Directions for this task:
Please return each entry that follows exactly as given, but without pictures.

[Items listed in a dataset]

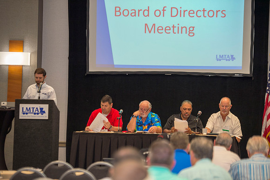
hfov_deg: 16.8
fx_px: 914
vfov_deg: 11.2
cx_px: 135
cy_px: 90
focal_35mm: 122
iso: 1250
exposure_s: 1/320
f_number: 2.8
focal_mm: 122
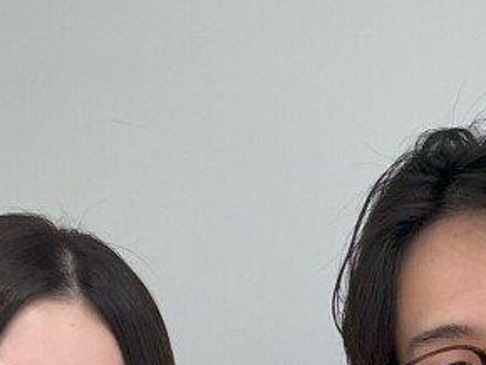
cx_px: 310
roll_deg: -0.4
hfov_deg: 19.2
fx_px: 1433
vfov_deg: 13.5
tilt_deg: -14.0
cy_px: 573
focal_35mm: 102
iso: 50
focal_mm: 3
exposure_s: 1/60
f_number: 1.8
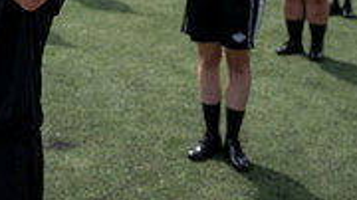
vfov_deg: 13.9
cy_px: -112
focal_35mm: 81
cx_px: -38
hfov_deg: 24.4
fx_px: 766
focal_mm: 24
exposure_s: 1/1600
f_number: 5
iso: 200
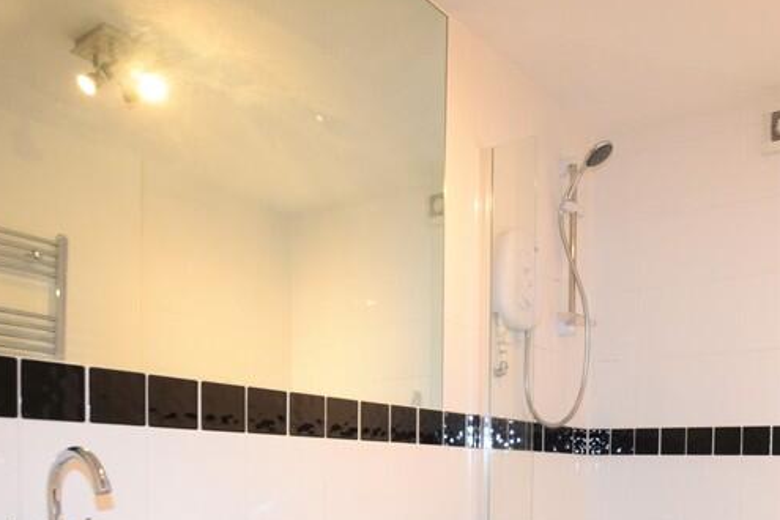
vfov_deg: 38.5
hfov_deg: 57.3
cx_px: 585
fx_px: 672
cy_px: 497
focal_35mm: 31
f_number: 5
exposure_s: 1/60
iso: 900
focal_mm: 10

Response to the task:
hfov_deg: 16.8
fx_px: 914
vfov_deg: 11.2
cx_px: 135
cy_px: 90
focal_35mm: 122
iso: 1250
exposure_s: 1/320
f_number: 2.8
focal_mm: 122
cx_px: 310
roll_deg: -0.4
hfov_deg: 19.2
fx_px: 1433
vfov_deg: 13.5
tilt_deg: -14.0
cy_px: 573
focal_35mm: 102
iso: 50
focal_mm: 3
exposure_s: 1/60
f_number: 1.8
vfov_deg: 13.9
cy_px: -112
focal_35mm: 81
cx_px: -38
hfov_deg: 24.4
fx_px: 766
focal_mm: 24
exposure_s: 1/1600
f_number: 5
iso: 200
vfov_deg: 38.5
hfov_deg: 57.3
cx_px: 585
fx_px: 672
cy_px: 497
focal_35mm: 31
f_number: 5
exposure_s: 1/60
iso: 900
focal_mm: 10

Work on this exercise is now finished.